Think of the best books on educational practice, such as Howard Gardner’s many innovative writings about education and E.D. Hirsch’s wonderful Core Knowledge Curriculum, developed by his foundation when his landmark book, Cultural Literacy, was published in 1987. None of this came out of the Department of Education. The Department of Education spends about $200 million a year on research intended to improve educational practice. No evidence exists that that these expenditures have done any significant good.

As far as I can determine, the Department of Education has no track record of positive accomplishment—nothing in the national numbers on educational achievement, nothing in the improvement of educational outcomes for the disadvantaged, nothing in the advancement of educational practice.

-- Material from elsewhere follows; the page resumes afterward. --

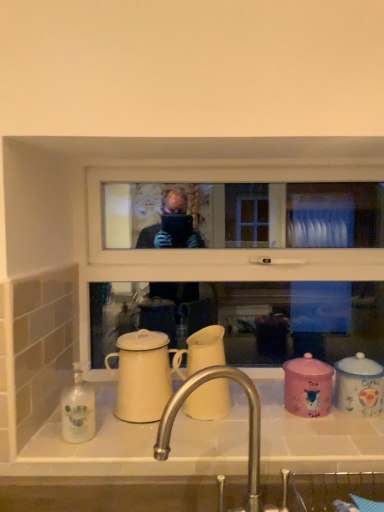
Locate an element on the screen. The width and height of the screenshot is (384, 512). vacant space in front of matte white mug at center, which ranks as the fourth coffee cup in right-to-left order is located at coordinates (135, 445).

It just spends a lot of money. This brings us to the practical question: If the Department of Education disappeared from next year’s budget, would anyone notice? The only reason that anyone would notice is the money. The nation’s public schools have developed a dependence on the federal infusion of funds. As a practical matter, actually doing away with the Department of Education would involve creating block grants so that school district budgets throughout the nation wouldn’t crater.

Sadly, even that isn’t practical. The education lobby will prevent any serious inroads on the Department of Education for the foreseeable future. But the answer to the question, “Do we need the Department of Education?” is to me unambiguous. No.